Now that sounds simple and like something we can get behind. If you have tried to live a more mindful life you may find it is not quite so simple. Here are a couple of our mindfulness habits that make being mindful more of habit as opposed to a trudge.

Gratitude Journal

We are not the first to suggest a gratitude journal and we won’t be the last. This is such a simple task that allows time to look back on our day and realize all that we have.  Every night before bed take 5 minutes to write three to five to ten things that you are grateful for. It can be anything from a moment remembered to the roof over your head, to the sun in the sky and the oxygen that you breathe. Some days will be easier than others. Some days you will have 15 things to talk about in detail and could take an hour. Other days you scrape by with 3 and it takes minutes. However long it takes it is a moment of mindfulness. A moment to take stock of the present. You can choose to have a journal designated to this practice or make a note in your phone. It is your practice, go about it in a way that is best for you.

Limit Multitasking 

You may think you are a champion when it comes to multitasking, but the truth is, nobody is. When you try to cook dinner, pack lunches, call your mom, scroll through social media, and clean the kitchen at the same time something gets missed. Dinner gets burned, a plate gets dropped, an entire conversation unheard. A lot was done, but nothing was done well. In moments when we have too many tasks happening at once we lose the chance to be mindful, to be present. If we take 15 minutes for that phone call, we don’t have to continue to ask them to repeat themselves and we allow the opportunity to have a deeper conversation. If we focus on only making dinner, we speed up the process and it becomes more than a chore, it becomes a moment to create. We don’t allow our brains a break when we focus on too many things at one time. We begin to feel rushed and maybe a little bit anxious. Limit the time that you multitask, and you may be surprised how much you really get done and done well.

Smell the Damn Roses

We don’t often make forceful suggestions, but this is one that we have to. Take a break! We are all the masters of filling our schedules and doing it all, but it is not a requirement in life. Part of creating a mindfulness practice is stopping, taking a breath, and continuing when you are ready. It is not possible to be in the present moment and worrying about Christmas in the middle of June. It may seem silly, but we all fall prey to these worries. We are allowed to say no to things that don’t serve us. Invited to the neighborhood BBQ but would rather take a bubble bath? Send the kids and partner with a plate of cookies and fill that tub girlfriend. We don’t have to be “on” all the time. Part of taking a break is to find the tasks that you can delegate, stop micromanaging, say no when you want to say no, ask for help when you need it, and smell the damn roses.

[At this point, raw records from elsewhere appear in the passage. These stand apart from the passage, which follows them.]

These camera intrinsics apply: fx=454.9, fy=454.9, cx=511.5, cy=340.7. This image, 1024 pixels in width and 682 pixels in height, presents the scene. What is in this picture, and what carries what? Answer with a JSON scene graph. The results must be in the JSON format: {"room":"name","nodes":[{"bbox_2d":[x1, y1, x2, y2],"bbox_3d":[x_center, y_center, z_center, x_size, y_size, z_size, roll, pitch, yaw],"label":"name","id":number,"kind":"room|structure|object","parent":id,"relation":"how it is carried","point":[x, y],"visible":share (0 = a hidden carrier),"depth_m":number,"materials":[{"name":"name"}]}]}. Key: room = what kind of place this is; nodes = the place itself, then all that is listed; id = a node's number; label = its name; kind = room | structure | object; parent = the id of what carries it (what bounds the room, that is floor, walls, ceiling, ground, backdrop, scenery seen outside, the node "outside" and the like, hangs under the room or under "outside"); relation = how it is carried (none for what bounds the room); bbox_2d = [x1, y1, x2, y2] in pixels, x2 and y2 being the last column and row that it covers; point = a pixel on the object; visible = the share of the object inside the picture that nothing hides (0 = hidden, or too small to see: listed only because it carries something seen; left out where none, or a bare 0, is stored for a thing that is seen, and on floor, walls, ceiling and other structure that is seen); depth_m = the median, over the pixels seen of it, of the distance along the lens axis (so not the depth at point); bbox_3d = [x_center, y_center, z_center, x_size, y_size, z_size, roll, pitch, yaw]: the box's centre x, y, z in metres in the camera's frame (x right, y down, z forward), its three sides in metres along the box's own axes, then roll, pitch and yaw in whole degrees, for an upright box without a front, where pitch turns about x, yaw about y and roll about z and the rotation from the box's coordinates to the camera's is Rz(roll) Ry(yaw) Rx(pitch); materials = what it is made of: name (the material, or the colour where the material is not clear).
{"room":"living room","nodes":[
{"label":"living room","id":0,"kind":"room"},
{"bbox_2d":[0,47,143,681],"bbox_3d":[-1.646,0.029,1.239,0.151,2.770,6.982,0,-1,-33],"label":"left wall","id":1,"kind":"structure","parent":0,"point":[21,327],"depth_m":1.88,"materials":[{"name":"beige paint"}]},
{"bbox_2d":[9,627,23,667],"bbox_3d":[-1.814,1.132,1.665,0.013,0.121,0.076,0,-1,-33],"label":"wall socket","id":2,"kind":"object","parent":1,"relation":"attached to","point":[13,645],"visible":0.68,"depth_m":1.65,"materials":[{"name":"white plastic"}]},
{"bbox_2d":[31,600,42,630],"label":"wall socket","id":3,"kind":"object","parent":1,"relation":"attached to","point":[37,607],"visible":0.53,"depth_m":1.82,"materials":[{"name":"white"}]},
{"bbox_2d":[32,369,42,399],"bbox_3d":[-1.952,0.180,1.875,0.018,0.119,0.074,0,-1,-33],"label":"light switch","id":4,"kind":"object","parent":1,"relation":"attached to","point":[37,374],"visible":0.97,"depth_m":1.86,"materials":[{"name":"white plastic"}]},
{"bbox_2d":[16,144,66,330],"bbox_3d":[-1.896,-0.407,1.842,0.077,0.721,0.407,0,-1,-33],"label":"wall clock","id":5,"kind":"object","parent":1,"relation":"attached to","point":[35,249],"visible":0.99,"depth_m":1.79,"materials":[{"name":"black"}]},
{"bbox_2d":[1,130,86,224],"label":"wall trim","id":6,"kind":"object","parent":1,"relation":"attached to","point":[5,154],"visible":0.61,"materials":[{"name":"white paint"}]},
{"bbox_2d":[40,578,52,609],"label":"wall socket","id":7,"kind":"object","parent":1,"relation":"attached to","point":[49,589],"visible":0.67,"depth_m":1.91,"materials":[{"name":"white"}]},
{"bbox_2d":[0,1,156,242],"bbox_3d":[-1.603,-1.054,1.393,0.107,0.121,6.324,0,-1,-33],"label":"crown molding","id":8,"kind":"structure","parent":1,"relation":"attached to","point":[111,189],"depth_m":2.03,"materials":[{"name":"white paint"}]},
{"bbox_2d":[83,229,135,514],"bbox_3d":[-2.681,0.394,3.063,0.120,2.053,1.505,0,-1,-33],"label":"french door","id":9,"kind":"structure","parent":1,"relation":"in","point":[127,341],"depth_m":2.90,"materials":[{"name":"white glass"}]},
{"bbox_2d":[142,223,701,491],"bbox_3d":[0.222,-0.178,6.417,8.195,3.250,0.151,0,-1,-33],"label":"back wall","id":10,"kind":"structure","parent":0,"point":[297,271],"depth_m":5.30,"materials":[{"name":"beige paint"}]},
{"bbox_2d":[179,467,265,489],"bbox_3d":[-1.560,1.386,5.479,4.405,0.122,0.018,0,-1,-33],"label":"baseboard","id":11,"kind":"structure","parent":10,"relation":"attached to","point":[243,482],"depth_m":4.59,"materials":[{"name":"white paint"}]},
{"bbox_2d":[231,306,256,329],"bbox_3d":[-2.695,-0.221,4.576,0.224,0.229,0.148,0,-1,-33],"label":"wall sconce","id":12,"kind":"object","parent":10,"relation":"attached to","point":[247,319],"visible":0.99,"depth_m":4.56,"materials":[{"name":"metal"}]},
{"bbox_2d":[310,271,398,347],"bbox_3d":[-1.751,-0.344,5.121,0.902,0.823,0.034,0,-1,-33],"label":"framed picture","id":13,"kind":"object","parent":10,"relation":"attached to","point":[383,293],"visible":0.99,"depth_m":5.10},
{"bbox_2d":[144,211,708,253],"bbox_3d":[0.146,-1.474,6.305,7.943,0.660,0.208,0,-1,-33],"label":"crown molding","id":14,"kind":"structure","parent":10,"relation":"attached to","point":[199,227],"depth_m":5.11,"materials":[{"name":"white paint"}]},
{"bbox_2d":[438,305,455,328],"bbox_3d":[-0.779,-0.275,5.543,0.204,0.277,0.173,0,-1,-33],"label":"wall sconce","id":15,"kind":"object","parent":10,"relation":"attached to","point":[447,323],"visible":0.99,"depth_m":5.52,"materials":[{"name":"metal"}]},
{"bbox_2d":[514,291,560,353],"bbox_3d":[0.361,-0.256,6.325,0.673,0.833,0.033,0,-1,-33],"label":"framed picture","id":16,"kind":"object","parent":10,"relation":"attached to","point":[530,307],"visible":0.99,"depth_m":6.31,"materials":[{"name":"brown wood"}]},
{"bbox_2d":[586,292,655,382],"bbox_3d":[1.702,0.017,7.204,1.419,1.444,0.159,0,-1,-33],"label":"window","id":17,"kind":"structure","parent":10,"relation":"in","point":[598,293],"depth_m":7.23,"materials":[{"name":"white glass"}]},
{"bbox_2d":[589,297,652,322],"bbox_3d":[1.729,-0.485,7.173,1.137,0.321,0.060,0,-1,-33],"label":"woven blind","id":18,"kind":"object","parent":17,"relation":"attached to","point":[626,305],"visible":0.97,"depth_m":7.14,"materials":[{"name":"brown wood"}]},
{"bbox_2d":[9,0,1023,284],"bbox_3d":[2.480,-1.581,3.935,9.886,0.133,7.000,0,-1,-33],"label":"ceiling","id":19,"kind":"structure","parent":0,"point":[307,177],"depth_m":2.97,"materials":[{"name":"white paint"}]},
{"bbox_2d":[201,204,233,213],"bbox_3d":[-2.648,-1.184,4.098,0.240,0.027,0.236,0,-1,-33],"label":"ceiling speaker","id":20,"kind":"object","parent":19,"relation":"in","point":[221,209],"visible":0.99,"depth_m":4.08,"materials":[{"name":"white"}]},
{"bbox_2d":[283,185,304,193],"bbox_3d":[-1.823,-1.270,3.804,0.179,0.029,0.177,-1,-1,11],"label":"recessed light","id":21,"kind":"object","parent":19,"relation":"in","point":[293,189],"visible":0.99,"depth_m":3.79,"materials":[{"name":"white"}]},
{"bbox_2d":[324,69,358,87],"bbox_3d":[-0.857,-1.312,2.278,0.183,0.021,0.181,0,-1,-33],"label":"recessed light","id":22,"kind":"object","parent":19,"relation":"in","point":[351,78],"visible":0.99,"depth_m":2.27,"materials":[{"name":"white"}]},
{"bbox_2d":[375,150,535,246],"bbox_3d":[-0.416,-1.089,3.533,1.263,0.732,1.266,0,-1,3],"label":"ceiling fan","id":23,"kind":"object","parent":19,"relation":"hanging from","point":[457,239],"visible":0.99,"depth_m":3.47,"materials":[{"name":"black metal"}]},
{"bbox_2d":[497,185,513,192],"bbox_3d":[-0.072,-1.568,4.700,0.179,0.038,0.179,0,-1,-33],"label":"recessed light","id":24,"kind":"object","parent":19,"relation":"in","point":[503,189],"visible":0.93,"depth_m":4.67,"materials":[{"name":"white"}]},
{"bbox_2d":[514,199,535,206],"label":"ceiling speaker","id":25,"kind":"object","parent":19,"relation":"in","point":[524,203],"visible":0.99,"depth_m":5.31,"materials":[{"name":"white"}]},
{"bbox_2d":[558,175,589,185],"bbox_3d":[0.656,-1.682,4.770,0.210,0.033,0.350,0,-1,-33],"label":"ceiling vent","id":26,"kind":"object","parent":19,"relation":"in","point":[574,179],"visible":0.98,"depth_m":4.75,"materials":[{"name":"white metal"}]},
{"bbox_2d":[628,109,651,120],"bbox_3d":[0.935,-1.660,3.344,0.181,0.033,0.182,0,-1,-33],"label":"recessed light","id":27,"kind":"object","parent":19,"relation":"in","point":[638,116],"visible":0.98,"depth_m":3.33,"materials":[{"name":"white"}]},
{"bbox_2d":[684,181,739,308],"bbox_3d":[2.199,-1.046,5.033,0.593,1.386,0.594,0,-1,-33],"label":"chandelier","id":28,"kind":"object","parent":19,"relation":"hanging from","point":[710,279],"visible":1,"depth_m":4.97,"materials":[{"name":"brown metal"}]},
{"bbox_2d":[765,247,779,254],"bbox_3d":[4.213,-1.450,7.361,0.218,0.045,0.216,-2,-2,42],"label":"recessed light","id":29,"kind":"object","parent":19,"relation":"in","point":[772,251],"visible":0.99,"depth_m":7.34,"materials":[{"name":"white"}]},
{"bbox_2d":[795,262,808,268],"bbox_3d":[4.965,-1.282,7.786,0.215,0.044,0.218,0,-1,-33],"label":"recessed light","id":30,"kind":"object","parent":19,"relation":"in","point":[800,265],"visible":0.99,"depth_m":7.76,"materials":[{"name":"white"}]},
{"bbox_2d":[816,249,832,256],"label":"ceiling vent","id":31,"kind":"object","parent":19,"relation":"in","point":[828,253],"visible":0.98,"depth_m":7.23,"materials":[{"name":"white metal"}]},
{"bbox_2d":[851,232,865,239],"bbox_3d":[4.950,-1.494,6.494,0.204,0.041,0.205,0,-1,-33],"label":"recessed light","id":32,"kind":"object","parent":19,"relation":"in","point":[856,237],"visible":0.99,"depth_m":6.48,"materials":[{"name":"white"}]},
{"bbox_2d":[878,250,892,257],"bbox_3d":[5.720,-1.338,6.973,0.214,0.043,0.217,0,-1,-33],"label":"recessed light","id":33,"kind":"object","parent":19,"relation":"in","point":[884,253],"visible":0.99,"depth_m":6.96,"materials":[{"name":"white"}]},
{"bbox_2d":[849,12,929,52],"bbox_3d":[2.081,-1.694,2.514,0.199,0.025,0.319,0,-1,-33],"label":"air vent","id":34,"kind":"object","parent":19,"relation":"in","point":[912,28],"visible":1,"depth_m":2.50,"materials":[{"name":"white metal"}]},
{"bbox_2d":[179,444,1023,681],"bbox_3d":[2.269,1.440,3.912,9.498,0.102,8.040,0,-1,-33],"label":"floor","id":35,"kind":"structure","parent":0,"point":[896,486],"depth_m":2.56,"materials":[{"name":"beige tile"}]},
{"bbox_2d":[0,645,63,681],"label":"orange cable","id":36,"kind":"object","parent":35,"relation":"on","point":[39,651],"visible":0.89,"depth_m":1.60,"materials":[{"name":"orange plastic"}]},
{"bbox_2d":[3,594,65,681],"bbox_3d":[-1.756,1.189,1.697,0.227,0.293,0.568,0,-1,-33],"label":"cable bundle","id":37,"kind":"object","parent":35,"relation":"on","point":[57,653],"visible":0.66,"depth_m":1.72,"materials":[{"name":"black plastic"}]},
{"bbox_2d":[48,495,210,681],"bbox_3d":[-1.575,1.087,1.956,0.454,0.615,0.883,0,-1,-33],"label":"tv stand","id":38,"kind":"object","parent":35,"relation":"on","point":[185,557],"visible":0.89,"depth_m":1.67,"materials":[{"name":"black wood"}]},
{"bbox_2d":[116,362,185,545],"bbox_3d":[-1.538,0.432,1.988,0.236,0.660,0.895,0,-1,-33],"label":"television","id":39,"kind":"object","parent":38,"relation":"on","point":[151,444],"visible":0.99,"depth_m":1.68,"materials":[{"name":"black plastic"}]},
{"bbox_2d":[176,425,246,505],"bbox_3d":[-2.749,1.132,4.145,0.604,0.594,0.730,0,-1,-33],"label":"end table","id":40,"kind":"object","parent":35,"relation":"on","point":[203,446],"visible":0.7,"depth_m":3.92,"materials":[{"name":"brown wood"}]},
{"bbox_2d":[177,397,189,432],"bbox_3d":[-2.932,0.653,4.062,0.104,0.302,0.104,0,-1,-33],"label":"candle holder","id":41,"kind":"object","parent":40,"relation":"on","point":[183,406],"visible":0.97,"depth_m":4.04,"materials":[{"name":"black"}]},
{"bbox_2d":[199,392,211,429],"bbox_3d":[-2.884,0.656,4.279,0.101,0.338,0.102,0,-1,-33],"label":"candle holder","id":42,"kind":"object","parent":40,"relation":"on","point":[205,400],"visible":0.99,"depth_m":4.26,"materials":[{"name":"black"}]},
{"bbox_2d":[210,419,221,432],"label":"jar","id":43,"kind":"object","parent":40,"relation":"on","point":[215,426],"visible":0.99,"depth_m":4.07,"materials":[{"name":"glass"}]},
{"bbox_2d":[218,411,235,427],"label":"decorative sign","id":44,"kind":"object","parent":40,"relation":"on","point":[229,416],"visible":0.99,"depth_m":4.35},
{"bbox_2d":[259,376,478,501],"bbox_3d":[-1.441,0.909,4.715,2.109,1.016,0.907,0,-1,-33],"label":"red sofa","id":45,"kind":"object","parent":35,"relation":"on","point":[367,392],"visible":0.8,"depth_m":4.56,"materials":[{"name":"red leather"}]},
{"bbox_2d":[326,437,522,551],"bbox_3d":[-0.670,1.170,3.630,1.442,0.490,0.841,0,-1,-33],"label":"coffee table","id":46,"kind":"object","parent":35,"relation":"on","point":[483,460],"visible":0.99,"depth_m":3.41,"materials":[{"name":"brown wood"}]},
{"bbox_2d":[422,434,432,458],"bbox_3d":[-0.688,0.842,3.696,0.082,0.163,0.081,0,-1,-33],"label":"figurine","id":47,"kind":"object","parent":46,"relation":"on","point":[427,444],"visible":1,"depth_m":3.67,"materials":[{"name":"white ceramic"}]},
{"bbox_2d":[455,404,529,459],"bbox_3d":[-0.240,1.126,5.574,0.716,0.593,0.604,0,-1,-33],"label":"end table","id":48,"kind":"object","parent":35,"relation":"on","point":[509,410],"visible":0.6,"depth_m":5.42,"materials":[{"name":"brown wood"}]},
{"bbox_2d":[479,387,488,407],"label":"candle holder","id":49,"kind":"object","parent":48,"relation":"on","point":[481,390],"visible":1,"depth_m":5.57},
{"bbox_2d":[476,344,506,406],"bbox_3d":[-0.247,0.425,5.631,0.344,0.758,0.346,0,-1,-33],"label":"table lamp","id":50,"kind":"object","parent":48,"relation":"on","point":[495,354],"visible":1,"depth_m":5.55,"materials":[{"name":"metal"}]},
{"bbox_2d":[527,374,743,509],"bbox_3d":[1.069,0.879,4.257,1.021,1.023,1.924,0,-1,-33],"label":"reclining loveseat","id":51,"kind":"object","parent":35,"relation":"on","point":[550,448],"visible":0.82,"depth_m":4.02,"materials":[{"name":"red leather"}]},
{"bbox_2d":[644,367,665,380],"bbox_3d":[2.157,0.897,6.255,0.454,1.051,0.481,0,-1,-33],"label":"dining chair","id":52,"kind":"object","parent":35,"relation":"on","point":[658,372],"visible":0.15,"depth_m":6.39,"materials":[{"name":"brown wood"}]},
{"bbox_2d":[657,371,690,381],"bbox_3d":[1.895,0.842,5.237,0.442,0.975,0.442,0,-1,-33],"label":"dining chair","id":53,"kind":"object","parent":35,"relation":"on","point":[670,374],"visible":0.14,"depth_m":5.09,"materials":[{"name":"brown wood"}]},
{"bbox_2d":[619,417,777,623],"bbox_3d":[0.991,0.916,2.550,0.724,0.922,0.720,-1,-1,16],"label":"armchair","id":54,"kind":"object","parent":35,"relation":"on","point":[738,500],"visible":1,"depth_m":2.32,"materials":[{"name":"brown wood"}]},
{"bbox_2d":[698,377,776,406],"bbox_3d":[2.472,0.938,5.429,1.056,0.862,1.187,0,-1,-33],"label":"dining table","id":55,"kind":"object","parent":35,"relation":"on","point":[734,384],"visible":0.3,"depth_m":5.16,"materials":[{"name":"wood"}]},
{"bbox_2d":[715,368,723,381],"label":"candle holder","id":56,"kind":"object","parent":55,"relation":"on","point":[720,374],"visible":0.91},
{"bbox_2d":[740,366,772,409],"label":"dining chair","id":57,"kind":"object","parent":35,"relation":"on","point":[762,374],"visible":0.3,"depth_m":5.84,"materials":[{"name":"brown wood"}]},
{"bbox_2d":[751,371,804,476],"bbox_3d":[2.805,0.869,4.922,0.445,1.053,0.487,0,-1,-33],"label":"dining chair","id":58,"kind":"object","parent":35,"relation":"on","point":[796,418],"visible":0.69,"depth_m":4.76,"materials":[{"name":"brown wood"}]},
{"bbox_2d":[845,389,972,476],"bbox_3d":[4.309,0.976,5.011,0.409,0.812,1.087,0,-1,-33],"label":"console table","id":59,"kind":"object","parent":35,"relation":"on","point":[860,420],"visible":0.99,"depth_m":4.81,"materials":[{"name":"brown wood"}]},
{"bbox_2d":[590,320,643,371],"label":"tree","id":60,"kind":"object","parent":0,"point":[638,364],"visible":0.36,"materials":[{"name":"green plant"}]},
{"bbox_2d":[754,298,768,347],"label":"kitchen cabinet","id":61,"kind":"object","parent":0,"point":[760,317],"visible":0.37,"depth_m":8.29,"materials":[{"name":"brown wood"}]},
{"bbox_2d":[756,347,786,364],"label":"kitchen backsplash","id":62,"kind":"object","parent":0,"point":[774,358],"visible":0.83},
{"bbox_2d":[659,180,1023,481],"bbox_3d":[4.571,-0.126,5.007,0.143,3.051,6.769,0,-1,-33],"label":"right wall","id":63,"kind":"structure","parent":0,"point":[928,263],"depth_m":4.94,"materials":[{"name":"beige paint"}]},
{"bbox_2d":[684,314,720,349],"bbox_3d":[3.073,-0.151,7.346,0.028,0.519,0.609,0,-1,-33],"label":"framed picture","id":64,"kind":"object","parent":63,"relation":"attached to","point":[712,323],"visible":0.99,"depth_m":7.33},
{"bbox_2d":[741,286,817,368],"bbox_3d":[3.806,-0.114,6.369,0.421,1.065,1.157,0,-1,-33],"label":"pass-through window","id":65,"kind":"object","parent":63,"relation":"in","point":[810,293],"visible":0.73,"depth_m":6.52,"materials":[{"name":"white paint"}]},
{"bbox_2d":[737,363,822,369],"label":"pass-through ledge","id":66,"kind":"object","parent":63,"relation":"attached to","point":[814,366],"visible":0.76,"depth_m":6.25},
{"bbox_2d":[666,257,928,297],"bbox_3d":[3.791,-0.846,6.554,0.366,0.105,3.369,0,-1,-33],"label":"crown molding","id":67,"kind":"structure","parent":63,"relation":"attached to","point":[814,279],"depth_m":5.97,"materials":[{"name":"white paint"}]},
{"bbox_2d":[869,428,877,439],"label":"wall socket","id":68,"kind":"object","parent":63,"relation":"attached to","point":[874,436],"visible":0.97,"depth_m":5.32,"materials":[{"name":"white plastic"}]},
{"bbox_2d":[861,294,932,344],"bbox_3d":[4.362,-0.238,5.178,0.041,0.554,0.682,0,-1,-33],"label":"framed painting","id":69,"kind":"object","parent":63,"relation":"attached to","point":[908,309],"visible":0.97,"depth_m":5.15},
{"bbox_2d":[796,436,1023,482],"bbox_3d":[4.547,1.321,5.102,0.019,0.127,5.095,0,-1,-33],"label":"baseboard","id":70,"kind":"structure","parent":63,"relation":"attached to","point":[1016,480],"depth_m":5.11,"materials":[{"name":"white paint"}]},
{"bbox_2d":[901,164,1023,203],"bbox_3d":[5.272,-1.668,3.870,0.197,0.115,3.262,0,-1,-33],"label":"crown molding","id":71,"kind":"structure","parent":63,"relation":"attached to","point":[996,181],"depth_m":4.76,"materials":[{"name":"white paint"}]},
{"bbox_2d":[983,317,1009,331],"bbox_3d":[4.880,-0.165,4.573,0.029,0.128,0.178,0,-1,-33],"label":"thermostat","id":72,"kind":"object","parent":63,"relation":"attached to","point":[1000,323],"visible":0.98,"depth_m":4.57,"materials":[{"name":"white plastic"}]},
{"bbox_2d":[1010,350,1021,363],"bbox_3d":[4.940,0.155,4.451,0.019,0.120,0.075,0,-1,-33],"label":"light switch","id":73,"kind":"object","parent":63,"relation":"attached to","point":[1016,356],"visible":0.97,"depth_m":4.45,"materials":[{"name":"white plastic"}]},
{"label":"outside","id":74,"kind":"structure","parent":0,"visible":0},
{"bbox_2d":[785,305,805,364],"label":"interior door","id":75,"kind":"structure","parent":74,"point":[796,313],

The more that we continue to follow these suggestions, the easier it will be to be mindful. The habit will form and before you know it mindfulness is your right-hand man. When you reach this level, stress is no longer your best friend, your relationships are deeper and more fulfilling, you are listening to your personal needs, and joy is radiating from your pores. You are sunshine baby, get rid of the clouds and let everybody else see.